大司教
2023年待降節 菊地大司教メッセージ
2023年12月03日
平和のために祈る時に
カトリック東京大司教区 大司教
菊地 功
待降節が始まりました。待降節はその名のとおり、待つということを考える時期です。二つの待つということを考えたいと思います。
一つは、待降節の前半の朗読が示すように、世の終わり待つということであります。そしてそれは、主ご自身が何度も繰り返し仰っているように、いつ起こるか分かりません。ですから「常に目覚めていなさい」という言葉があります。わたしたちは、この人生の中で、困難は常に先延ばしにしようとする傾向があります。しかし常に、挑戦をし続ける姿勢でありたいと思います。
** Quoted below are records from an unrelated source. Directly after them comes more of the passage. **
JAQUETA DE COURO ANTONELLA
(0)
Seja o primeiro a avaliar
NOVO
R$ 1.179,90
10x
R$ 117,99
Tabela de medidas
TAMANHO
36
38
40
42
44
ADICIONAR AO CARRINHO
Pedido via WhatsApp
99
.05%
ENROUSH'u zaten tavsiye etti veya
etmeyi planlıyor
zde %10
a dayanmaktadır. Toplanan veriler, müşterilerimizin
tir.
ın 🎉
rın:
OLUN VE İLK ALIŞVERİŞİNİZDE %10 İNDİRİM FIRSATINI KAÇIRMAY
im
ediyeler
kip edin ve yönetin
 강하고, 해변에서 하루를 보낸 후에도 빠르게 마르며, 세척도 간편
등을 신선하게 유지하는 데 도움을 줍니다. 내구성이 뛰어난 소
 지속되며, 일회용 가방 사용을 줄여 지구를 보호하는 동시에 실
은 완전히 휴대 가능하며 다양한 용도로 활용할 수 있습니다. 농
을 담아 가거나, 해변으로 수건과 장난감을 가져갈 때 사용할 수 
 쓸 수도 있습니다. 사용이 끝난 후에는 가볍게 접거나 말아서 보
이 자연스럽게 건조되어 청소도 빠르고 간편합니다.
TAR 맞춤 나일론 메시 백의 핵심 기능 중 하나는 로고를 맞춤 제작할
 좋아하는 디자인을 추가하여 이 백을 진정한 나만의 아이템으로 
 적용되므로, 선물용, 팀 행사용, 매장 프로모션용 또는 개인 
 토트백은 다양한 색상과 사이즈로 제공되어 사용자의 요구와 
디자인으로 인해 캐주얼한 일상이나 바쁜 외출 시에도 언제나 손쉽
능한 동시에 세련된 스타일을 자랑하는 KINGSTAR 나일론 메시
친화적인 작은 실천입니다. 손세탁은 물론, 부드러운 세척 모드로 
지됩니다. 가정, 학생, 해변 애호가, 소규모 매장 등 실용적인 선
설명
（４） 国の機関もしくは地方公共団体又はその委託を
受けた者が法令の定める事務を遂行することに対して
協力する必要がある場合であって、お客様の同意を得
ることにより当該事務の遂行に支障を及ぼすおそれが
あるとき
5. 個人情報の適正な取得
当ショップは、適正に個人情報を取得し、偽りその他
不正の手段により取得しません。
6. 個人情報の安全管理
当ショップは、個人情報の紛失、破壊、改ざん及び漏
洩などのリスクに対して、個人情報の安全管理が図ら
教会も常に挑戦し続ける教会でありたいと思います。
そして二つ目は、待降節の後半、主の降誕の喜びに向けた待つ姿勢です。わたしたちは、主が共にいてくださるということの喜びを、クリスマスを通じて心と体で感じます。その喜びを待ち続ける姿勢、それがわたしたちの信仰を生かす力です。源です。
この待降節、わたしたちはより良い準備をして、良い降誕祭を迎えたいと思います。けれども今、あの、主が生まれた聖地で何が起こっているのかを考える時、本当に悲しみを禁じ得ません。神ご自身が人となられたあの地で、今、いのちが暴力的に奪われる事態が続いている。ガザでの悲劇、パレスチナの悲劇の歴史、イスラエルとパレスチナの対立。その暴力的な歴史、暴力的な現実がわたしたちに大きな悲しみを与えています。
主の降誕の準備をするにあたって、わたしたちは、わたしたち自身の心を整えることですが、同時に、あの聖地において平和が実現するように、共に祈りたいと思います。そして、祈りを通じてわたしたちの思いが世界の多くの人たちに届くように、 特に今、暴力の中にさらされている多くのいのちに、わたしたちの思いが届くように祈り続けたいと思います。
今年の待降節を、平和のために祈る時としたいと思います。